**Provided passage**
◆ ◆ ◆ ◆

Extract First and last N rows from PySpark DataFrame

Last Updated : 06 Jun, 2021

In this article, we are going to get the extract first N rows and Last N rows from the dataframe using PySpark in Python. To do our task first we will create a sample dataframe.

We have to create a spark object with the help of the spark session and give the app name by using getorcreate() method.

spark = SparkSession.builder.appName('sparkdf').getOrCreate()

Finally, after creating the data with the list and column list to the method:

dataframe = spark.createDataFrame(data, columns)

Python3

# importing module 
import pyspark 
  
# importing sparksession from pyspark.sql module 
from pyspark.sql import SparkSession 
  
# creating sparksession and giving an app name 
spark = SparkSession.builder.appName('sparkdf').getOrCreate() 
  
# list  of employee data with 5 row values 
data = [["1", "sravan", "company 1"], 
        ["2", "ojaswi", "company 2"], 
        ["3", "bobby", "company 3"], 
        ["4", "rohith", "company 2"], 
        ["5", "gnanesh", "company 1"]] 
  
# specify column names 
columns = ['Employee ID', 'Employee NAME', 'Company Name'] 
  
# creating a dataframe from the lists of data 
dataframe = spark.createDataFrame(data, columns) 
  
print('Actual data in dataframe') 
dataframe.show() 

Output:

Extracting first N rows

We can extract the first N rows by using several methods which are discussed below with the help of some examples:

Method 1: Using head()

This function is used to extract top N rows in the given dataframe

Syntax: dataframe.head(n)

where,

n specifies the number of rows to be extracted from first

dataframe is the dataframe name created from the nested lists using pyspark.

Python3

print("Top 2 rows ") 
  
# extract top 2 rows 
a = dataframe.head(2) 
print(a) 
  
print("Top 1 row ") 
  
# extract top 1 row 
a = dataframe.head(1) 
print(a) 

Output:

Top 2 rows

[Row(Employee ID=’1′, Employee NAME=’sravan’, Company Name=’company 1′),

Row(Employee ID=’2′, Employee NAME=’ojaswi’, Company Name=’company 2′)]

Top 1 row

[Row(Employee ID=’1′, Employee NAME=’sravan’, Company Name=’company 1′)]

Method 2: Using first()

◆ ◆ ◆ ◆

**Instructions**
1. Return, unchanged, the rows listed below from the line containing "green rectangle: rotated" through the last of those rows, including both ends.
2. Carry the PySpark tutorial on extracting first and last N rows forward from the point where it stops.

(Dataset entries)
◆ ◆ ◆ ◆

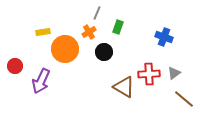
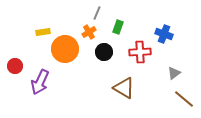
blue cross: moved 3 px up
red cross: moved 9 px left, 22 px up
purple arrow: moved 1 px left, 1 px down
brown triangle: moved 1 px down
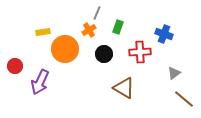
orange cross: moved 2 px up
black circle: moved 2 px down
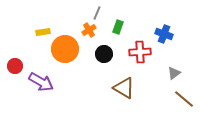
purple arrow: moved 1 px right; rotated 85 degrees counterclockwise
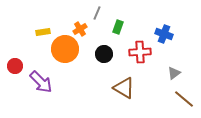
orange cross: moved 9 px left, 1 px up
purple arrow: rotated 15 degrees clockwise
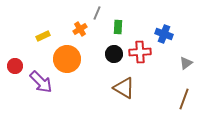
green rectangle: rotated 16 degrees counterclockwise
yellow rectangle: moved 4 px down; rotated 16 degrees counterclockwise
orange circle: moved 2 px right, 10 px down
black circle: moved 10 px right
gray triangle: moved 12 px right, 10 px up
brown line: rotated 70 degrees clockwise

◆ ◆ ◆ ◆

**Results by task**
1.
green rectangle: rotated 16 degrees counterclockwise
yellow rectangle: moved 4 px down; rotated 16 degrees counterclockwise
orange circle: moved 2 px right, 10 px down
black circle: moved 10 px right
gray triangle: moved 12 px right, 10 px up
brown line: rotated 70 degrees clockwise

2.
This function is used to extract only one row in the dataframe.

Syntax: dataframe.first()

It doesn’t take any parameter

dataframe is the dataframe name created from the nested lists using pyspark

Python3

print("Top row ") 
  
# extract top  row 
a = dataframe.first() 
print(a) 

Output:

Top row

Row(Employee ID=’1′, Employee NAME=’sravan’, Company Name=’company 1′)

Method 3: Using show()

Used to display the dataframe from top to bottom by default.

Syntax: dataframe.show(n)

where,

dataframe is the input dataframe

n is the number of rows to be displayed from the top ,if n is not specified it will print entire rows in the dataframe

Python3

# show() function to get  
# 2 rows 
dataframe.show(2) 

Output:

Extracting Last N rows

Extracting the last rows means getting the last N rows from the given dataframe. For this, we are using tail() function and can get the last N rows

Syntax: dataframe.tail(n)

where,

n is the number to get last n rows

data frame is the input dataframe

Example:

Python3

print("Last 2 rows ") 
  
# extract last 2 rows 
a = dataframe.tail(2) 
print(a) 
  
print("Last 1 row ") 
  
# extract last 1 row 
a = dataframe.tail(1) 
print(a)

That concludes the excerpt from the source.